The 8th Circuit made short shrift of the absurd arrest of Frank Snider for desecrating the flag. No big surprise there, as Snider v. City of Cape Girardeau was a slam dunk. But then it raises the hoary question of how neither the cop, the prosecutor nor the judge who signed off was aware that the law in the United States of America allowed a guy to use the flag to express himself? After all, it’s only been the law since 1989, when the Supremes decided Texas v. Johnson.
But the circuit went on to deal with the issue of Police Officer Matthew Peters’ qualified immunity. After all, it’s not like Peters busted Snider on the spot. Oh no. He followed the procedure that we all hope an officer would follow.
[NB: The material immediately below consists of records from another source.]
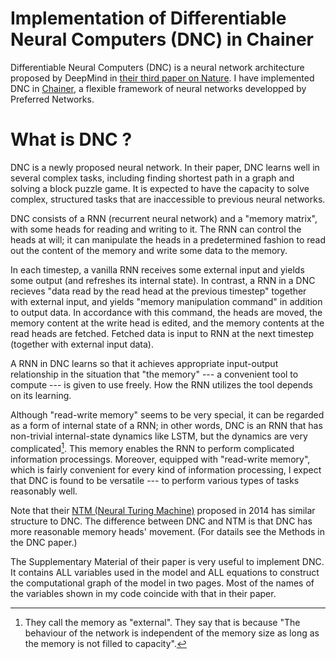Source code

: # Implementation of Differentiable Neural Computers (DNC) in Chainer

Differentiable Neural Computers (DNC) is a neural network architecture proposed by DeepMind in [their third paper on Nature](http://www.nature.com/articles/nature20101.epdf?author_access_token=ImTXBI8aWbYxYQ51Plys8NRgN0jAjWel9jnR3ZoTv0MggmpDmwljGswxVdeocYSurJ3hxupzWuRNeGvvXnoO8o4jTJcnAyhGuZzXJ1GEaD-Z7E6X_a9R-xqJ9TfJWBqz).
I have implemented DNC in [Chainer](http://chainer.org/), a flexible framework of neural networks developped by Preferred Networks.

# What is DNC ?
DNC is a newly proposed neural network. In their paper, DNC learns well in several complex tasks, including finding shortest path in a graph and solving a block puzzle game. It is expected to have the capacity to solve complex, structured tasks that are inaccessible to previous neural networks.

DNC consists of a RNN (recurrent neural network) and a "memory matrix", with some heads for reading and writing to it. The RNN can control the heads at will; it can manipulate the heads in a predetermined fashion to read out the content of the memory and write some data to the memory.

In each timestep, a vanilla RNN receives some external input and yields some output (and refreshes its internal state). In contrast, a RNN in a DNC recieves "data read by the read head at the previous timestep" together with external input, and yields "memory manipulation command" in addition to output data. In accordance with this command, the heads are moved, the memory content at the write head is edited, and the memory contents at the read heads are fetched. Fetched data is input to RNN at the next timestep (together with external input data).

A RNN in DNC learns so that it achieves appropriate input-output relationship in the situation that "the memory" --- a convenient tool to compute --- is given to use freely. How the RNN utilizes the tool depends on its learning.

Although "read-write memory" seems to be very special, it can be regarded as a form of internal state of a RNN; in other words, DNC is an RNN that has non-trivial internal-state dynamics like LSTM, but the dynamics are very complicated[^1]. This memory enables the RNN to perform complicated information processings.
Moreover, equipped with "read-write memory", which is fairly convenient for every kind of information processing, I expect that DNC is found to be versatile --- to perform various types of tasks reasonably well.

[^1]: They call the memory as "external". They say that is because "The behaviour of the network is independent of the memory size as long as the memory is not filled to capacity".

Note that their [NTM (Neural Turing Machine)](https://arxiv.org/pdf/1410.5401v2.pdf) proposed in 2014 has similar structure to DNC. The difference between DNC and NTM is that DNC has more reasonable memory heads' movement. (For datails see the Methods in the DNC paper.)


The Supplementary Material of their paper is very useful to implement DNC. It contains ALL variables used in the model and ALL equations to construct the computational graph of the model in two pages. Most of the names of the variables shown in my code coincide with that in their paper.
Upon Officer Peters’ returning to the station, another officer informed him of a Missouri statute prohibiting flag desecration. After reviewing the statute, Mo. Rev. Stat. § 578.095, Officer Peters drafted a probable cause statement indicating he believed Snider had committed the criminal offense of desecration of the American flag. He submitted the probable cause statement to Cape Girardeau County prosecuting attorney H. Morley Swingle. After reviewing the probable cause statement, Swingle submitted a warrant application to the Honorable Gary A. Kamp, Circuit Judge of Cape Girardeau County, who issued the warrant for Snider’s arrest.
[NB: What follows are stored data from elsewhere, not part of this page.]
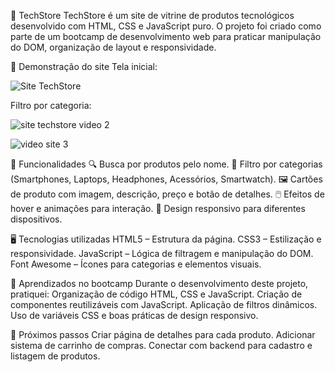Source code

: 🛒 TechStore
TechStore é um site de vitrine de produtos tecnológicos desenvolvido com HTML, CSS e JavaScript puro.
O projeto foi criado como parte de um bootcamp de desenvolvimento web para praticar manipulação do DOM, organização de layout e responsividade.


📸 Demonstração do site
Tela inicial:


![Site TechStore](https://github.com/user-attachments/assets/d1c38833-ba06-4308-8644-570c794bc735)


Filtro por categoria:


![site techstore video 2](https://github.com/user-attachments/assets/fd459128-3544-4e35-b47f-1f5b74595887)



![video site 3](https://github.com/user-attachments/assets/c4e47669-8641-4c4f-82ba-802fcadb2ad9)


📌 Funcionalidades
🔍 Busca por produtos pelo nome.
📂 Filtro por categorias (Smartphones, Laptops, Headphones, Acessórios, Smartwatch).
🖼️ Cartões de produto com imagem, descrição, preço e botão de detalhes.
🖱️ Efeitos de hover e animações para interação.
📱 Design responsivo para diferentes dispositivos.

🖥️ Tecnologias utilizadas
HTML5 – Estrutura da página.
CSS3 – Estilização e responsividade.
JavaScript – Lógica de filtragem e manipulação do DOM.
Font Awesome – Ícones para categorias e elementos visuais.

📌 Aprendizados no bootcamp
Durante o desenvolvimento deste projeto, pratiquei:
Organização de código HTML, CSS e JavaScript.
Criação de componentes reutilizáveis com JavaScript.
Aplicação de filtros dinâmicos.
Uso de variáveis CSS e boas práticas de design responsivo.

📅 Próximos passos
 Criar página de detalhes para cada produto.
 Adicionar sistema de carrinho de compras.
 Conectar com backend para cadastro e listagem de produtos.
Peters did everything right. And yet, it was all wrong. The circuit opinion, by Judge Kermit Bye, had a problem to deal with, and so:
A reasonably competent officer in Officer Peters’ position would have concluded no arrest warrant should issue for the expressive conduct engaged in by Snider. Although it is unfortunate and fairly inexplicable that the error was not corrected by the county prosecutor [H. Morley Swingle] or the magistrate judge [Gary A. Kamp], no warrant should have been sought in the first place. Thus, the district court correctly concluded Officer Peters was not entitled to qualified immunity.
It was certainly unfortunate that neither prosecutor Swingle nor the Honorable Gary Kamp knew that Peters’ warrant app was for a flagrantly unconstitutional crime, but it was hardly “fairly inexplicable.”
Not only did the circuit hold the dope in the room accountable, while sloughing off the responsibility for the guys who are trained to know better, not to mention the Honorable guy whose duty it is not to sign off on crap like this, but it gave them a free “get out of stupid” pass on it.
There is an explanation for it, dear Judge Bye. You know it. I know it. We all know it. Trying to slide this under the radar by calling it “fairly inexplicable” is not only disingenuous, but cowardly.
The other day I made a point that the good faith presumption wasn’t to blame:
We are a nation of laws, not men. That’s because men are flawed. Don’t blame the law. Blame the cowards, the ignorant and the venal. And do something about them.
You had the opportunity to do something about it, Judge Bye. You failed. You probably thought no one would notice. You were wrong.